Wherever a line in the records contains the word "elbow", return that line.
== Recorded data
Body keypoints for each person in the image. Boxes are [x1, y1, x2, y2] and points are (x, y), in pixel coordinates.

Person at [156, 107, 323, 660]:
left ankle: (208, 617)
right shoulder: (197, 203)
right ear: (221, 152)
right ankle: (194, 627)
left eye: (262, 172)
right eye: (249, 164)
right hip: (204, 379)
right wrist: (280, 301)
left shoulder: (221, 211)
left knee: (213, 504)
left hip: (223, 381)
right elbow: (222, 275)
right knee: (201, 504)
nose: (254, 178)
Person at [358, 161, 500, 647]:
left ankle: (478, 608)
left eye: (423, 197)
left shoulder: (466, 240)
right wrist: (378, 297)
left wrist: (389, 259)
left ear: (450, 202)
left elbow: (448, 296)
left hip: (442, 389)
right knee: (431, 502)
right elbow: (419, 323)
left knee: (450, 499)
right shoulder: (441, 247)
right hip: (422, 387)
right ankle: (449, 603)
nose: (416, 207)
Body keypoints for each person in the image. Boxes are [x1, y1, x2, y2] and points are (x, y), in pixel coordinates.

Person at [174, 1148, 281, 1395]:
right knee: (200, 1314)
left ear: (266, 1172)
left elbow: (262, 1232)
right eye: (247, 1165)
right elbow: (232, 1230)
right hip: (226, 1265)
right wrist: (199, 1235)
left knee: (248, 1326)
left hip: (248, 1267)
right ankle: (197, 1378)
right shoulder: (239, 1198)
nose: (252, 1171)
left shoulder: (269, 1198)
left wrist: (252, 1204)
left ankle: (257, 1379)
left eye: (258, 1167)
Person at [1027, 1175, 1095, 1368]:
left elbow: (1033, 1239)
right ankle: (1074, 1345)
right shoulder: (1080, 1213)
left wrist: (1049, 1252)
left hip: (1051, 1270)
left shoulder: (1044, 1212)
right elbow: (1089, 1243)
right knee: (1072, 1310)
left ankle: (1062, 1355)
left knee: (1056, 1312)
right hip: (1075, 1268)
====
== Recorded data
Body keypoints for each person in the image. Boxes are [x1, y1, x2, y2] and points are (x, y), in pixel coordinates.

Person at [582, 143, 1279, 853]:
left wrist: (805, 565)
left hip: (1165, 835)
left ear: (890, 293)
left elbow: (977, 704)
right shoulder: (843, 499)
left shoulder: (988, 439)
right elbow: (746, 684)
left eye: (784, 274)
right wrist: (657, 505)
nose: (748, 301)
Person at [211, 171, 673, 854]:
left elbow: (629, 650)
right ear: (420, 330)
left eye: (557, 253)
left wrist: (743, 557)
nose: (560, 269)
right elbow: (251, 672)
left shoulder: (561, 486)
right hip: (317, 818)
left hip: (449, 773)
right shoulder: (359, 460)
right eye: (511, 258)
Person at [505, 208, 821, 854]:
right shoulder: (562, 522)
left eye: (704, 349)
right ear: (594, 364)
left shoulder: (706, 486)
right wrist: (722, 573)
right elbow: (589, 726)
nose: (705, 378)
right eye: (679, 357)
====
=== Solution for this problem ===
right elbow: (222, 275)
left elbow: (448, 296)
right elbow: (419, 323)
left elbow: (262, 1232)
right elbow: (232, 1230)
left elbow: (1033, 1239)
right elbow: (1089, 1243)
left elbow: (977, 704)
right elbow: (746, 684)
left elbow: (629, 650)
right elbow: (251, 672)
right elbow: (589, 726)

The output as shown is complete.